8. Differentiate between the glucocorticoid and mineralocorticoid effects of prednisone. Mineralocorticoids= The name mineralocorticoid derives from early observations that these hormones were involved in the retention of sodium, a mineral. The primary endogenous mineralocorticoid is aldosterone, although a number of other endogenous hormones (including progesterone and deoxycorticosterone) have mineralocorticoid function. Aldosterone acts on the kidneys to provide active reabsorption of sodium and an associated passive reabsorption of water, as well as the active secretion of potassium in the principal cells of the cortical collecting tubule and active secretion of protons via proton ATPases in the lumenal membrane of the intercalated cells of the collecting tubule.
This in turn results in an increase of blood pressure and blood volume. Glucocortiocoids= Glucocorticoids (GC) are a class of steroid hormones that bind to the glucocorticoid receptor, which is present in almost every vertebrate animal cell. GCs are part of the feedback mechanism in the immune system that turns immune activity (inflammation) down. They are therefore used in medicine to treat diseases that are caused by an overactive immune system, such as allergies, asthma, autoimmune diseases and sepsis. GCs have many diverse (pleiotropic) effects, including potentially harmful side effects. They also interfere with some of the abnormal mechanisms in cancer cells, so they are used in high doses to treat cancer. Difference between Glucocorticoid receptors and Mineralocorticoid receptors? Glucocorticoid have a high affinity for cortisol and Mineralocorticoid have a high affinity for Aldosterone AND cortisol.

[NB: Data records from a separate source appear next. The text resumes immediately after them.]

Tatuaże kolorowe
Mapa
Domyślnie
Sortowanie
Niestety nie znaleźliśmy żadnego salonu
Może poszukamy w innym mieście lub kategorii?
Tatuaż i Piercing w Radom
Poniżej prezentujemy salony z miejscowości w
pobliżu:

9. How would your assessment change if J.S. were taking a glucocorticoid that also has significant mineralocorticoid activity? I would look at potassium levels because he is taking furosemide and this mineralocorticoid. I would also look into hypertension symptoms or hypotension symptoms.
10. Review J.S.’s list of medications. Based on what you know about the side effects of loop diuretics and steroids, discuss the potential problem of administering these in combination with digoxin. Loop diuretics loose potassium and can alter sodium/water balance. Steroids cause increased cortisol, which is anti-inflammatory, and it also increases levels of glucose in blood while raising BP. It makes the patient at risk for infection. Diuretics lower BP while steroids can increase BP along with digoxin. Taking loop diuretics and digoxin can lead to digoxin toxicity, cardiac arrytymia’s and electrolyte imbalances. All three of those: diuretics, steroids, and digoxin lower potassium levels in body. Hypokalemia. They also enhance the levels of digoxin in the body so toxicity can occur easier.